Sam - loved the iPod commentary....glad to hear you are surviving.....

Anonymous said...

OK Sam. You haven't blogged much but in the few that you've done I've gathered a sense of frustration with the nursing staff at your hospital. And being a nurse myself I feel the need to respond. Now, first of all, I am in no way trying to assume that these issues you are having have not been due to stupid reasons or situations. I am the first to admit that there are stupid nurses out there, just like there are stupid doctors out there. But being a night shift nurse for 5 years I feel the need to remind you doctors that it is the law that requires us to ask such obvious questions. Yes, if a patient spikes a fever at 4 a.m. and you as the physician have not written for Tylenol, we have to call you and get the verbal or that patient or patients family will be hounding us and calling us names until we do (patients like to focus on fever). Do we know how to dose Tylenol? Absolutely but the law says we can't. Now as far as the more involved questions, I hate to sound rude, but nurses follow the philosophy that we didn't make you become a doctor. A little harsh I know, but that is what the attitude is. Also, having spent a year in teaching hospitals there is also the idea (that comes from the attendings) that you should just ask the resident because "that's what they're here for." And to be honest with you that's why I hated working in teaching hospitals. They really don't encourage the nurses to think for themselves. I learned more in a private hospital than I ever did working with residents. So in some ways, you are the safety net. And finally, remember (or just know) that we really have the capacity to save your butt if needed. I can't tell you how many times I've saved some other doctors butt by picking up stuff they didn't or just by bugging them enough on the phone at 4 a.m. and the patient ended up doing better. So...be nice to your nurse, even at 4 a.m.

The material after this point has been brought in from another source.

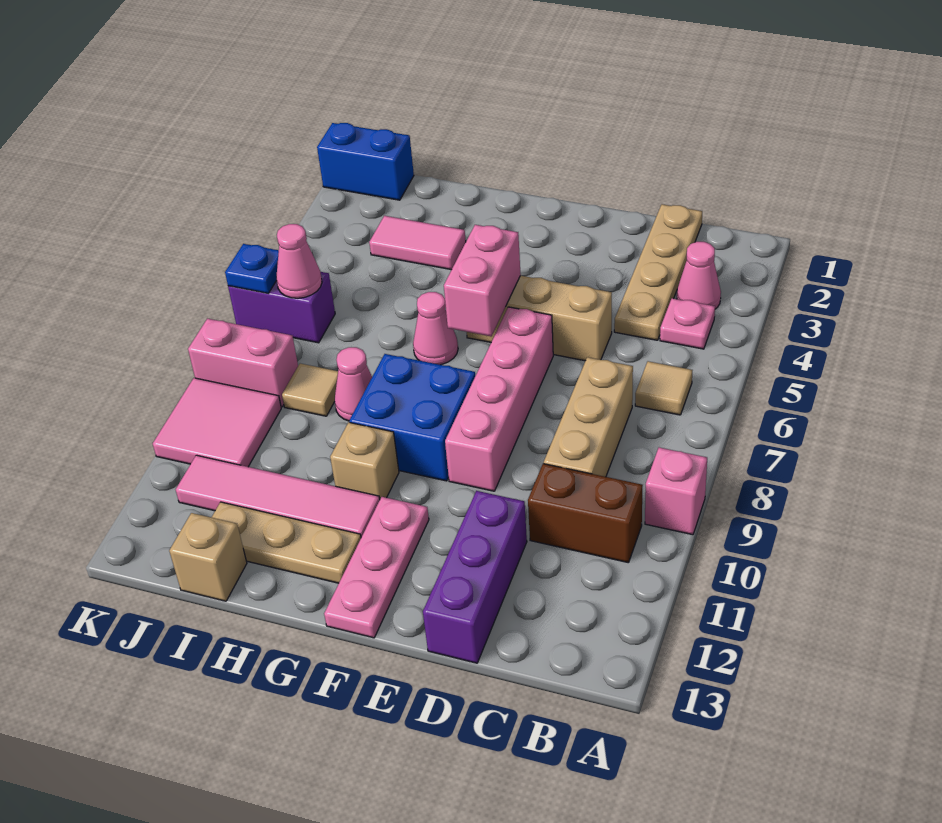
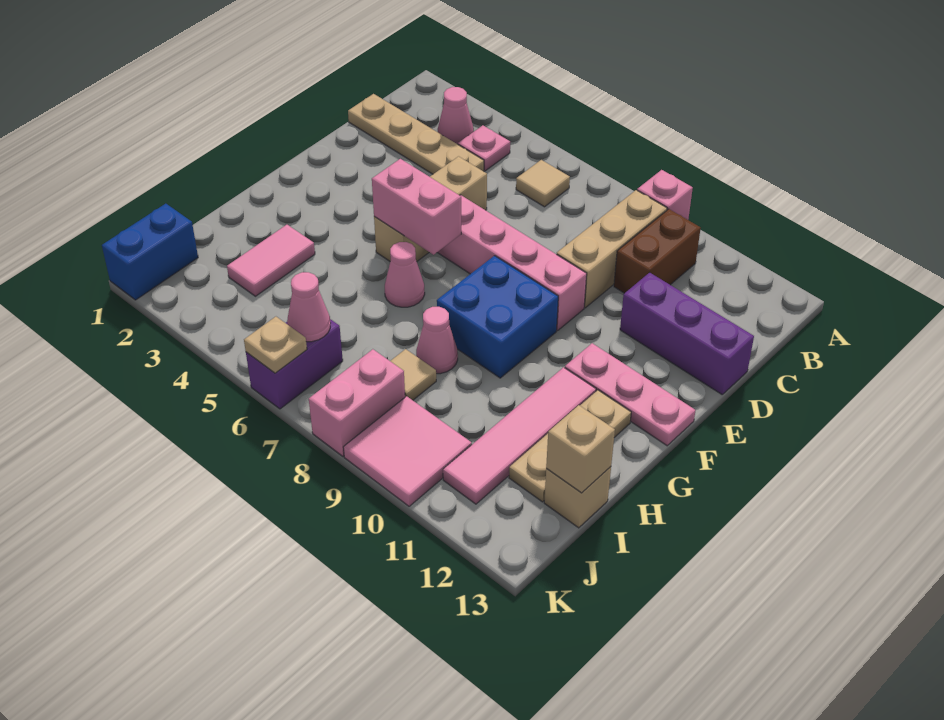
tan 1x3 brick [544,357,633,477] -> tan 1x3 brick turned to [557,190,667,308]
tan 1x1 brick [330,422,399,499] -> tan 1x1 brick moved to [546,405,615,493]
blue 1x1 plate [225,244,279,293] -> tan 1x1 plate [244,317,307,373]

As the spouse of a resident, hang in there. And remember you're doing a great work!! ~Sara

Sam said...

Glad to hear things are going well, or that you are at least thinking of getting an i-pod. Miss you dearly, think of you all the time.

Sam said...

I did not insult any nurse's intelligence or capability. I know better. I indicted my own inability to be pleasant at 4am. My hope is that night nurses cut us some slack when it comes to tone of voice and cheerfulness.

I am too often reminded of the influence of unintentional inference. That having a straight face that is neither happy nor sad leaves too much for interpretation. That I and many others are often just too sensitive and complain too much.

Sam said...

Too sensitive? I always thought of you as the Marlboro Man

Sam said...

Zing!!! Nice memory...you enjoy that comment too much, Sam.

Sam said...

Words cannot express my joy at having you reply to one of my comments. After months of trying, now I can sleep.

Ashley said...

Everyone has the right to be fussy in the middle of the night. That is why it is night time. I think that it would take you as long to get a hair cut as it would to write on your blog that you need a haircut.

I would let you operate on me with out without an IPOD and a haircut.

dngilb said...

no, you don't "need" an iPod. but i think you could still benefit from one. i've seen the clutter of caseless CDs in your car... adding scratches to each one with each bump and turn of the car. i plan on getting myself an iPod... i think i will listen to more of my music collection, resurrecting those long forgotten CDs i once enjoyed. not a need, but an enhancement.

oh, and i didn't let myself feel guilty for eating the ethiopian's food... i did feel fear of the hepatitis A.